__Extract provided__
## BEGIN

Voters Showed Less Appetite for Tax Cuts - New York Times

Voters Showed Less Appetite for Tax Cuts - New York TimesVoters Showed Less Appetite for Tax Cuts
By JOHN M. BRODER

LOS ANGELES, Nov. 14 - Has the American voter's ardor for cutting taxes and shrinking government cooled?

Voters in California, Colorado and Washington State rejected ballot measures this month that would have rolled back tax increases or limited state spending. Some say the votes could mark a turning point in a decades-old revolt against high taxes that got its symbolic start in California in 1978 with Proposition 13, which sharply limited property tax increases for homeowners and cut deeply into state services.

It may be, some analysts suggested, that after the terrorist attacks of Sept. 11, 2001, and this year's Gulf Coast hurricanes, Americans saw the value of government investment in infrastructure, public safety and other services and are now more willing to pay for it.

"It looks like that to me," said John G. Matsusaka, president of the Initiative and Referendum Institute at the University of Southern California Law School. "The public sector did a lot of belt-tightening during the last recession, and the public now appears to be letting it out a few notches. I think we saw that in Washington State and Colorado."

On Nov. 1, Colorado voters approved a ballot proposition that would allow the state to keep a projected $3.7 billion in tax revenue over the next five years rather than return it to taxpayers.

In California last Tuesday, voters resoundingly defeated Proposition 76, supported by Gov. Arnold Schwarzenegger. The measure would have limited state spending and given the governor broad new powers to cut spending when state revenue lagged.

And in Washington, an initiative put on the ballot by antitax groups failed last week by a six-point margin, letting stand a 9.5-cents-a-gallon gasoline tax passed by the Legislature.

In California, Mr. Matsusaka said, voters ignored Mr. Schwarzenegger's appeals to give him more power to cut state spending and tuned out television advertisements warning that the rejection of Proposition 76 would mean a big tax increase next year.

## END

__Information shown__
## BEGIN

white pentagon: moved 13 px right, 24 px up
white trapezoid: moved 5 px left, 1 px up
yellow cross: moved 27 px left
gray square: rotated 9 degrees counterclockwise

## END
## BEGIN

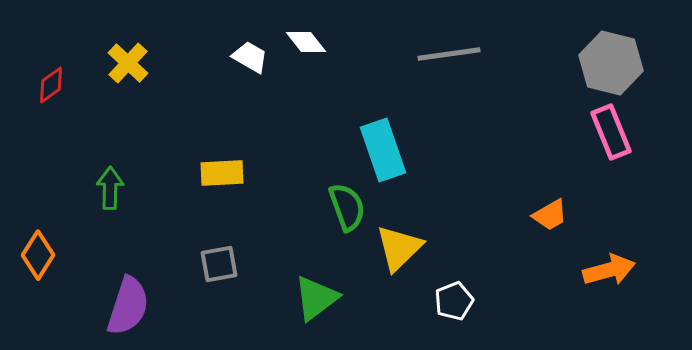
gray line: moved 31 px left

## END

__Tasks to complete__
A - From the article on voters and tax cuts, write out the stretch from "LOS ANGELES, Nov." through "pay for it.".
B - According to the article on voters and tax cuts, how much tax revenue did the Colorado ballot proposition let the state keep?

__Solutions to the problems__
A -
LOS ANGELES, Nov. 14 - Has the American voter's ardor for cutting taxes and shrinking government cooled?

Voters in California, Colorado and Washington State rejected ballot measures this month that would have rolled back tax increases or limited state spending. Some say the votes could mark a turning point in a decades-old revolt against high taxes that got its symbolic start in California in 1978 with Proposition 13, which sharply limited property tax increases for homeowners and cut deeply into state services.

It may be, some analysts suggested, that after the terrorist attacks of Sept. 11, 2001, and this year's Gulf Coast hurricanes, Americans saw the value of government investment in infrastructure, public safety and other services and are now more willing to pay for it.

B - A projected $3.7 billion over the next five years.